• [Assignment]:
Please retype every record exactly as it appears, omitting the pictures.

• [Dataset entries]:
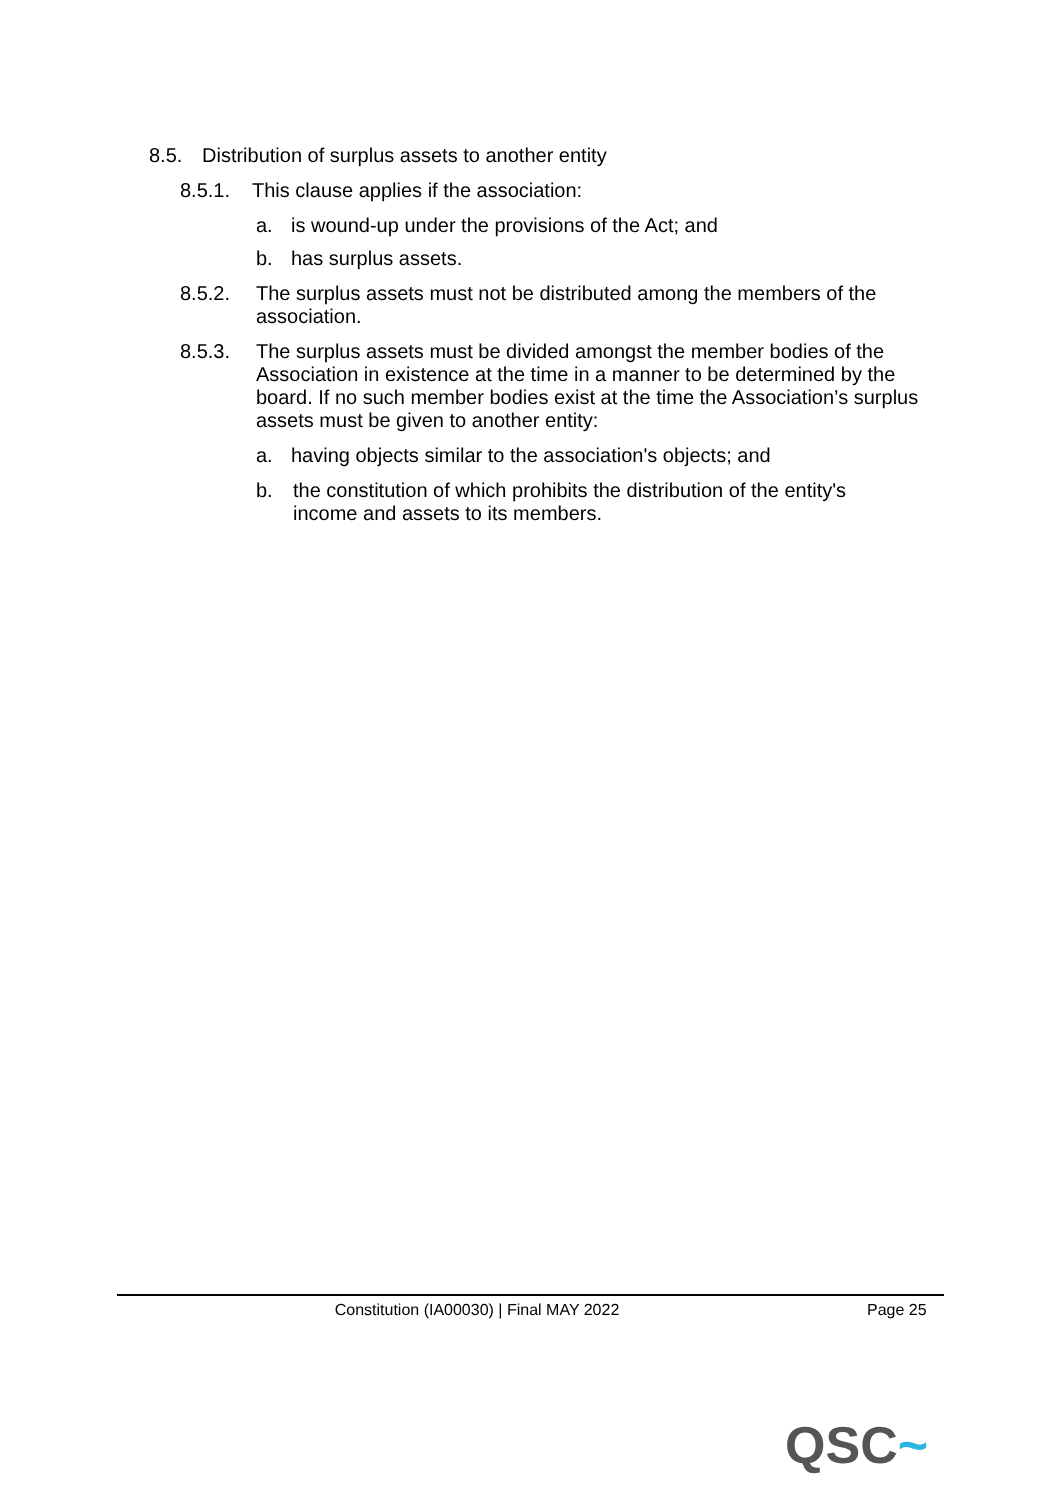8.5. Distribution of surplus assets to another entity
8.5.1. This clause applies if the association:
a. is wound-up under the provisions of the Act; and
b. has surplus assets.
8.5.2. The surplus assets must not be distributed among the members of the association.
8.5.3. The surplus assets must be divided amongst the member bodies of the Association in existence at the time in a manner to be determined by the board. If no such member bodies exist at the time the Association’s surplus assets must be given to another entity:
a. having objects similar to the association's objects; and
b. the constitution of which prohibits the distribution of the entity's income and assets to its members.
Constitution (IA00030) | Final MAY 2022 Page 25
QSC~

• [Task answer]:
8.5. Distribution of surplus assets to another entity
8.5.1. This clause applies if the association:
a. is wound-up under the provisions of the Act; and
b. has surplus assets.
8.5.2. The surplus assets must not be distributed among the members of the association.
8.5.3. The surplus assets must be divided amongst the member bodies of the Association in existence at the time in a manner to be determined by the board. If no such member bodies exist at the time the Association’s surplus assets must be given to another entity:
a. having objects similar to the association's objects; and
b. the constitution of which prohibits the distribution of the entity's income and assets to its members.
Constitution (IA00030) | Final MAY 2022 Page 25
QSC~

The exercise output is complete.